Experimental support for unprivileged users, cross-compiling for foreign architectures, matching C++ class and namespace scopes, reduced runtime memory consumption, reduced dormant overhead in userspace markers, bug fixes, and more…

I am happy this is finally out the door. Designating something with 1.0 is always special. And it is always hard to decide when to cross that magical barrier. But after 0.9.9 it was hard to not just do it!

I love it when a plan comes together – systemtap meets java!

With the recent releases of Systemtap 0.9.9 and IcedTea7 1.11 some pieces of the systemtap whole system observability picture come together.

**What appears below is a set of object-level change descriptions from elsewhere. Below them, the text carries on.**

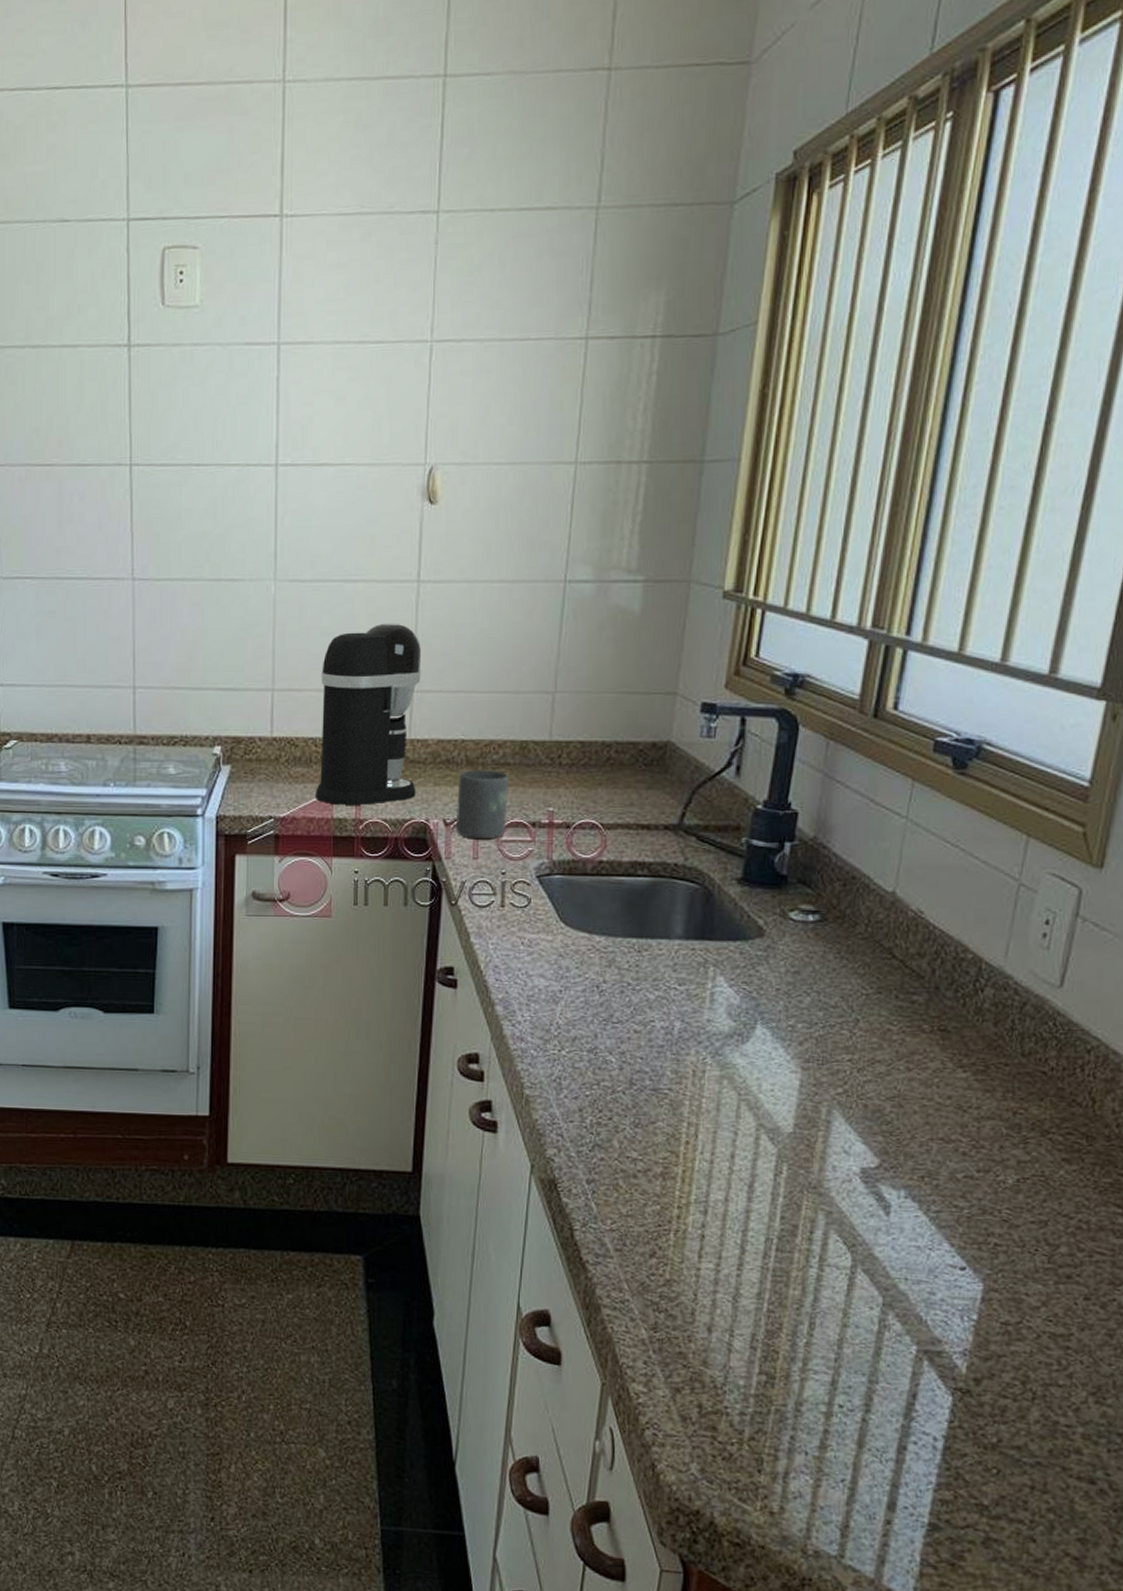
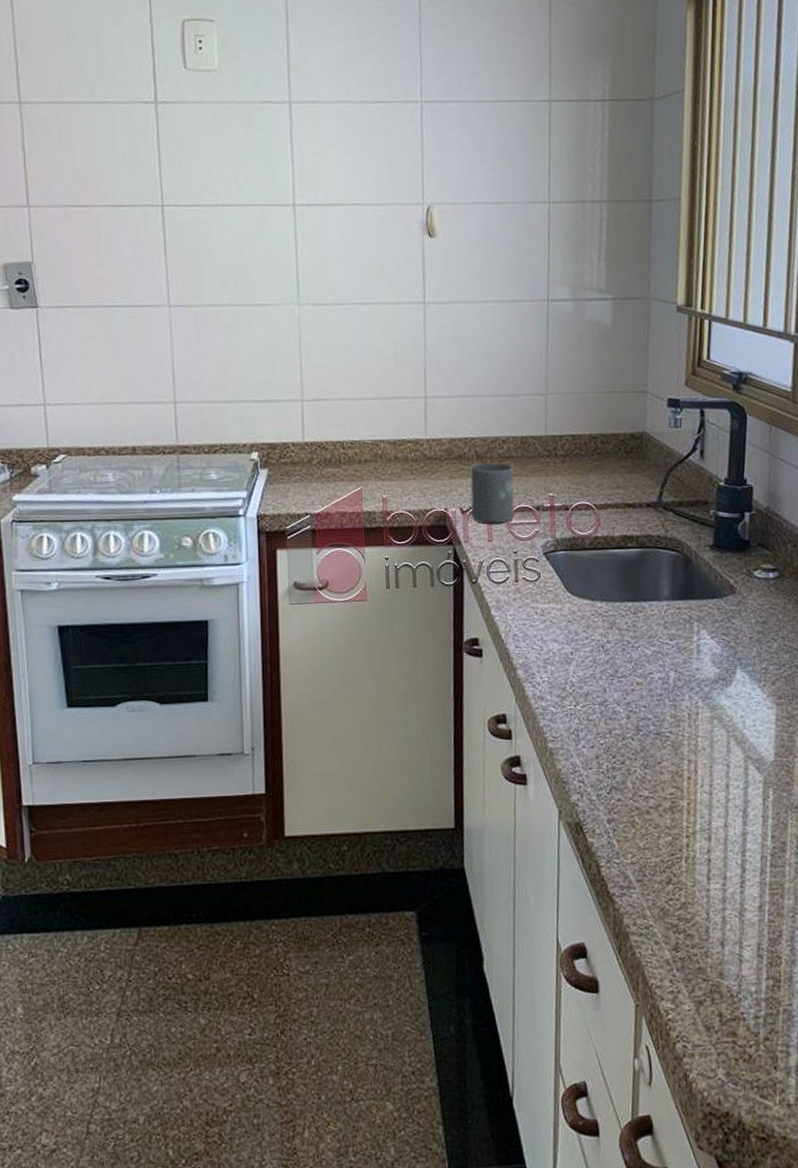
coffee maker: present [316,623,422,805] -> none [345,339,435,500]

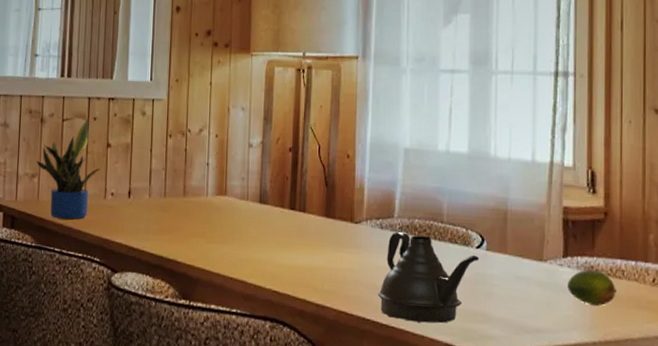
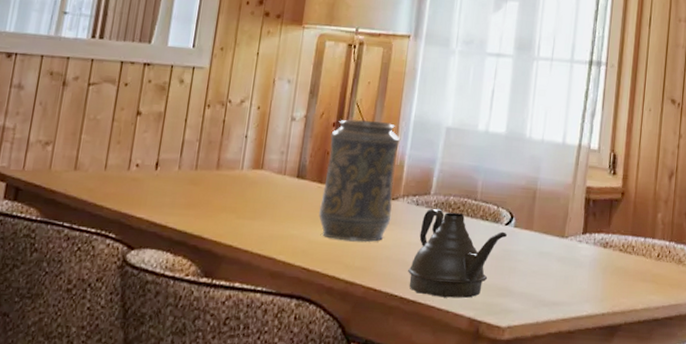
potted plant: present [36,117,100,220] -> none [52,82,127,192]
decorative vase: none [283,144,357,266] -> present [318,119,400,243]
fruit: present [567,270,618,306] -> none [584,246,627,279]

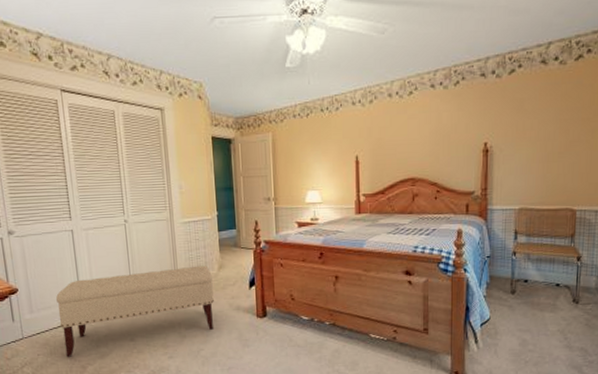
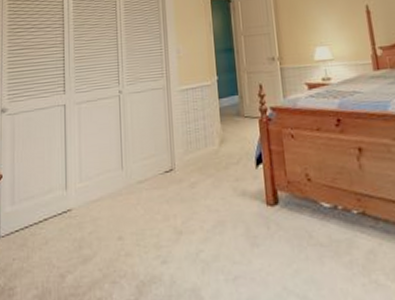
bench: present [56,265,214,357] -> none [41,140,215,262]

On top of the “meta-probes” in hotspot (for garbage collection, monitors, object allocation, threads, etc.) we now also see the java language level tracing coming to life.

Always wondered what really was going on when your “simple” Hello world java program was running…

$ stap -e \
'probe hotspot.method_entry {log(thread_indent(1) . "=> " . class . "." . method . sig)}
probe hotspot.method_return {log(thread_indent(-1) . "<= " . class . "." . method . sig)}' \
-c 'java -XX:+ExtendedDTraceProbes Hello'
[...]
   0 java(26933):=> Hello.main([Ljava/lang/String;)V
   9 java(26933): => java/lang/ClassLoader.checkPackageAccess(Ljava/lang/Class;Ljava/security/ProtectionDomain;)V
  16 java(26933):  => java/lang/System.getSecurityManager()Ljava/lang/SecurityManager;
  23 java(26933):  <= java/lang/System.getSecurityManager()Ljava/lang/SecurityManager;
  30 java(26933):  => java/util/HashSet.add(Ljava/lang/Object;)Z
  37 java(26933):   => java/util/HashMap.put(Ljava/lang/Object;Ljava/lang/Object;)Ljava/lang/Object;
  43 java(26933):    => java/lang/Object.hashCode()I
  50 java(26933):    <= java/lang/Object.hashCode()I
  56 java(26933):    => java/util/HashMap.hash(I)I
  63 java(26933):    <= java/util/HashMap.hash(I)I
  69 java(26933):    => java/util/HashMap.indexFor(II)I
  76 java(26933):    <= java/util/HashMap.indexFor(II)I
  83 java(26933):   <= java/util/HashMap.put(Ljava/lang/Object;Ljava/lang/Object;)Ljava/lang/Object;
  89 java(26933):  <= java/util/HashSet.add(Ljava/lang/Object;)Z
  96 java(26933): <= java/lang/ClassLoader.checkPackageAccess(Ljava/lang/Class;Ljava/security/ProtectionDomain;)V
[...]
2611 java(26933):     => java/io/BufferedOutputStream.flush()V
2617 java(26933):      => java/io/BufferedOutputStream.flushBuffer()V
2624 java(26933):       <= java/io/BufferedOutputStream.flushBuffer()V
2630 java(26933):   <= java/io/BufferedOutputStream.flush()V
2636 java(26933):  <= java/io/PrintStream.newLine()V
2643 java(26933): <= java/io/PrintStream.println(Ljava/lang/String;)V
2649 java(26933):<= Hello.main([Ljava/lang/String;)V


The needed changes have also been added to IcedTea6 so expect them in a GNU/Linux distro near you soon.